[Stored data]

=======

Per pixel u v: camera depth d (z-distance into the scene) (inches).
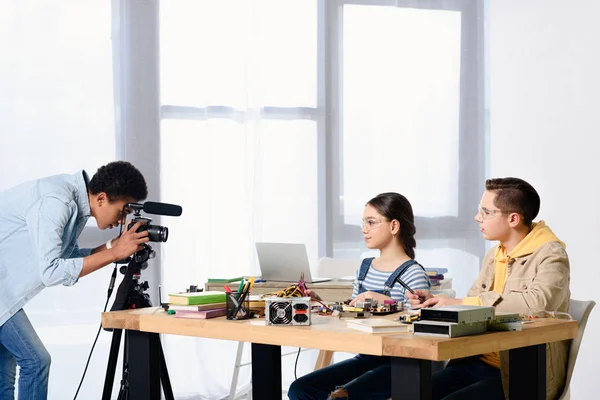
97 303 156.3
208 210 162.6
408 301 94.3
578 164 156.0
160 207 107.0
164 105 161.3
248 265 164.9
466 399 84.3
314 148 170.2
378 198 105.5
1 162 151.6
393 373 70.8
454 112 176.4
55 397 153.9
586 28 155.0
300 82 169.3
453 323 70.2
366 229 105.3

=======

## Problem requirements
Write out only those lines that fall between the one containing "1 162 151.6" and the end of the entries, the first and last included, exactly as they read.

## Your response
1 162 151.6
393 373 70.8
454 112 176.4
55 397 153.9
586 28 155.0
300 82 169.3
453 323 70.2
366 229 105.3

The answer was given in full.